### RECORDS FOR THE TASK

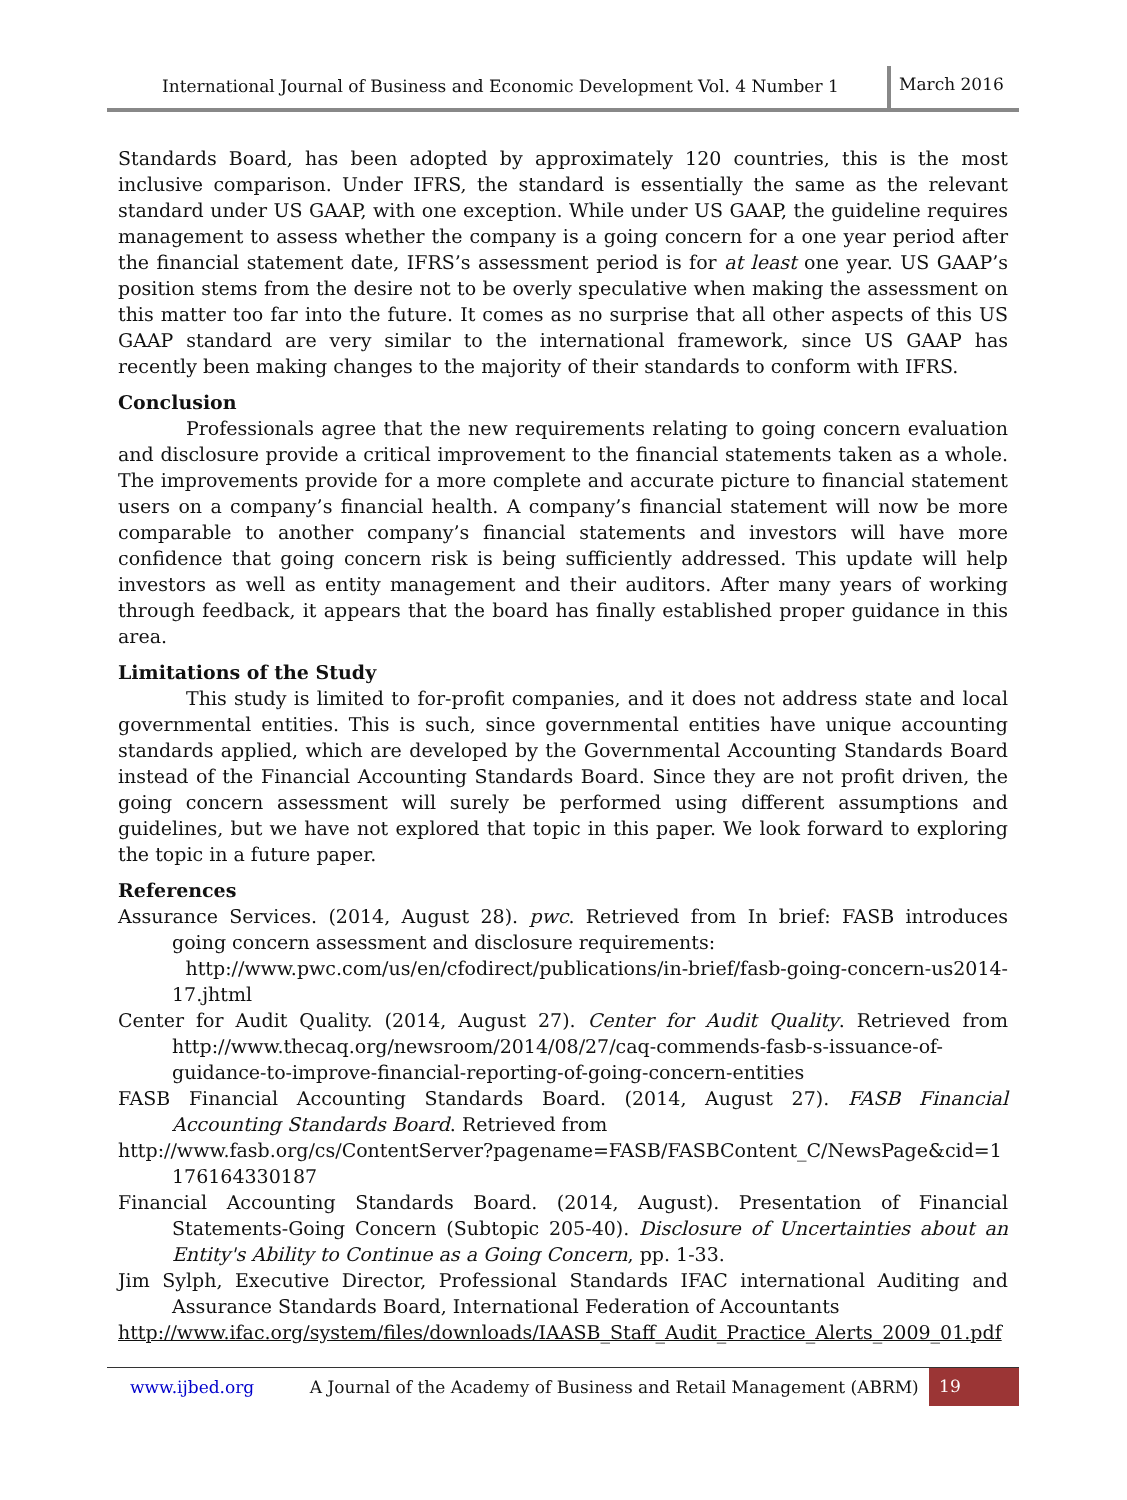International Journal of Business and Economic Development Vol. 4 Number 1 March 2016
Standards Board, has been adopted by approximately 120 countries, this is the most inclusive comparison. Under IFRS, the standard is essentially the same as the relevant standard under US GAAP, with one exception. While under US GAAP, the guideline requires management to assess whether the company is a going concern for a one year period after the financial statement date, IFRS’s assessment period is for at least one year. US GAAP’s position stems from the desire not to be overly speculative when making the assessment on this matter too far into the future. It comes as no surprise that all other aspects of this US GAAP standard are very similar to the international framework, since US GAAP has recently been making changes to the majority of their standards to conform with IFRS.
Conclusion
Professionals agree that the new requirements relating to going concern evaluation and disclosure provide a critical improvement to the financial statements taken as a whole. The improvements provide for a more complete and accurate picture to financial statement users on a company’s financial health. A company’s financial statement will now be more comparable to another company’s financial statements and investors will have more confidence that going concern risk is being sufficiently addressed. This update will help investors as well as entity management and their auditors. After many years of working through feedback, it appears that the board has finally established proper guidance in this area.
Limitations of the Study
This study is limited to for-profit companies, and it does not address state and local governmental entities. This is such, since governmental entities have unique accounting standards applied, which are developed by the Governmental Accounting Standards Board instead of the Financial Accounting Standards Board. Since they are not profit driven, the going concern assessment will surely be performed using different assumptions and guidelines, but we have not explored that topic in this paper. We look forward to exploring the topic in a future paper.
References
Assurance Services. (2014, August 28). pwc. Retrieved from In brief: FASB introduces going concern assessment and disclosure requirements:
http://www.pwc.com/us/en/cfodirect/publications/in-brief/fasb-going-concern-us2014-17.jhtml
Center for Audit Quality. (2014, August 27). Center for Audit Quality. Retrieved from http://www.thecaq.org/newsroom/2014/08/27/caq-commends-fasb-s-issuance-of-guidance-to-improve-financial-reporting-of-going-concern-entities
FASB Financial Accounting Standards Board. (2014, August 27). FASB Financial Accounting Standards Board. Retrieved from
http://www.fasb.org/cs/ContentServer?pagename=FASB/FASBContent_C/NewsPage&cid=1176164330187
Financial Accounting Standards Board. (2014, August). Presentation of Financial Statements-Going Concern (Subtopic 205-40). Disclosure of Uncertainties about an Entity's Ability to Continue as a Going Concern, pp. 1-33.
Jim Sylph, Executive Director, Professional Standards IFAC international Auditing and Assurance Standards Board, International Federation of Accountants
http://www.ifac.org/system/files/downloads/IAASB_Staff_Audit_Practice_Alerts_2009_01.pdf
www.ijbed.org A Journal of the Academy of Business and Retail Management (ABRM) 19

######

* YOUR GOAL:
Output the lines above verbatim, images excluded.

* FINISHED EXERCISE:
International Journal of Business and Economic Development Vol. 4 Number 1 March 2016
Standards Board, has been adopted by approximately 120 countries, this is the most inclusive comparison. Under IFRS, the standard is essentially the same as the relevant standard under US GAAP, with one exception. While under US GAAP, the guideline requires management to assess whether the company is a going concern for a one year period after the financial statement date, IFRS’s assessment period is for at least one year. US GAAP’s position stems from the desire not to be overly speculative when making the assessment on this matter too far into the future. It comes as no surprise that all other aspects of this US GAAP standard are very similar to the international framework, since US GAAP has recently been making changes to the majority of their standards to conform with IFRS.
Conclusion
Professionals agree that the new requirements relating to going concern evaluation and disclosure provide a critical improvement to the financial statements taken as a whole. The improvements provide for a more complete and accurate picture to financial statement users on a company’s financial health. A company’s financial statement will now be more comparable to another company’s financial statements and investors will have more confidence that going concern risk is being sufficiently addressed. This update will help investors as well as entity management and their auditors. After many years of working through feedback, it appears that the board has finally established proper guidance in this area.
Limitations of the Study
This study is limited to for-profit companies, and it does not address state and local governmental entities. This is such, since governmental entities have unique accounting standards applied, which are developed by the Governmental Accounting Standards Board instead of the Financial Accounting Standards Board. Since they are not profit driven, the going concern assessment will surely be performed using different assumptions and guidelines, but we have not explored that topic in this paper. We look forward to exploring the topic in a future paper.
References
Assurance Services. (2014, August 28). pwc. Retrieved from In brief: FASB introduces going concern assessment and disclosure requirements:
http://www.pwc.com/us/en/cfodirect/publications/in-brief/fasb-going-concern-us2014-17.jhtml
Center for Audit Quality. (2014, August 27). Center for Audit Quality. Retrieved from http://www.thecaq.org/newsroom/2014/08/27/caq-commends-fasb-s-issuance-of-guidance-to-improve-financial-reporting-of-going-concern-entities
FASB Financial Accounting Standards Board. (2014, August 27). FASB Financial Accounting Standards Board. Retrieved from
http://www.fasb.org/cs/ContentServer?pagename=FASB/FASBContent_C/NewsPage&cid=1176164330187
Financial Accounting Standards Board. (2014, August). Presentation of Financial Statements-Going Concern (Subtopic 205-40). Disclosure of Uncertainties about an Entity's Ability to Continue as a Going Concern, pp. 1-33.
Jim Sylph, Executive Director, Professional Standards IFAC international Auditing and Assurance Standards Board, International Federation of Accountants
http://www.ifac.org/system/files/downloads/IAASB_Staff_Audit_Practice_Alerts_2009_01.pdf
www.ijbed.org A Journal of the Academy of Business and Retail Management (ABRM) 19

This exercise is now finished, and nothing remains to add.